Our crippled hero, 'Toby', is haunted by a supernatural creature which at first he can only see vaguely, in shadow. His initial suspicion is that it is some kind of octopus, but when he manages to make out that it has only six legs, he realizes that that can't be the case (so clearly Wheatley's malacology is better than his entomology, although there's a clue in the word 'octopus', so maybe it's just a case of etymology).
Later on, it's revealed to him that the creature is a spider, albeit a giant one, summoned from Hell itself. As Toby describes it in his diary:
I now knew what it was that had thrown the Shadow. That round body and the six hairy, tentacle-like legs had been those of a spider without a doubt; but a spider the likes of which has never been recorded in this world.
Now, just because Toby doesn't know how many legs a spider has, doesn't mean Wheatley didn't. Perhaps the spider's missing limbs echo the paralysis of the hero's own two legs; if so, nothing is mentioned. Possibly the explanation was lost in an edit (if so, I'm pleased to say that copy-editing has improved vastly over the years - I'd never get something like that past them).
Or maybe Wheatley had just never bothered to look at a spider.
The cover illustration (Wordsworth Editions) certainly shows a spider with sufficient limbs to play Tarzan four times over, as does as least one other edition. Actually, this is a bit of an irritation. The fact that the creature that haunts Toby is a spider is meant to be something of a surprise when revealed (maybe the leg-count is deliberately intended to deflect our suspicions), and so the cover is a bit of a spoiler. Also, the illustration shows Toby on crutches, rather than in wheelchair, which is his sole transport in the text. But now I'm getting picky.

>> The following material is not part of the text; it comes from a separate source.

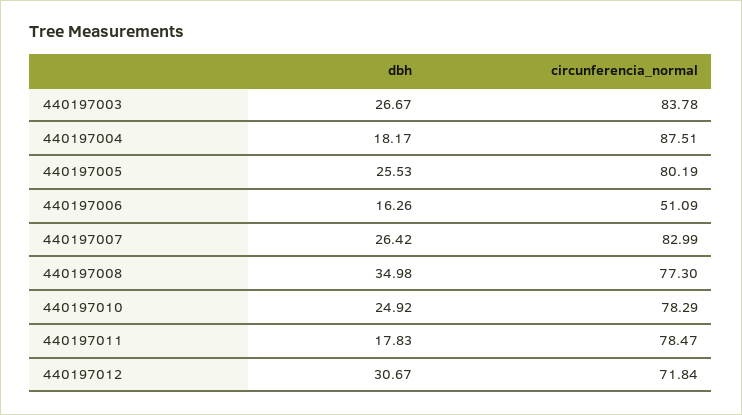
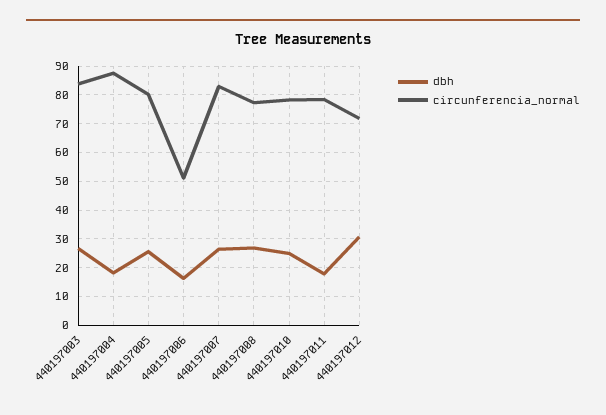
dbh, 440197008: 34.98 -> 27.5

The biggest shock of the book is that not only is the villain a Satanist, but also a Communist, and that, in fact, the latter ism is and always has been merely a front for the former. Now this is something that I, like any right-thinking Englishman, have long suspected, but while Toby takes the Satanism pretty much in his stride, its the Communism that comes as the real shock. I mean, summoning gargantuan, leg-deprived spiders to scare a paralysed airmen into madness is one thing, but the workers controlling the means of production? Well, really!
Despite all this, it's still a fun read, certainly if your can accept it as an artifact of its time. There are some lovely passages within, such as:
Her blue eyes blazed, and she retorted: 'If you were not, one - a cripple; two - my patient; and three - suffering from erotomania, I would slap your face.'
I must try to slip that into my next novel - no one will notice.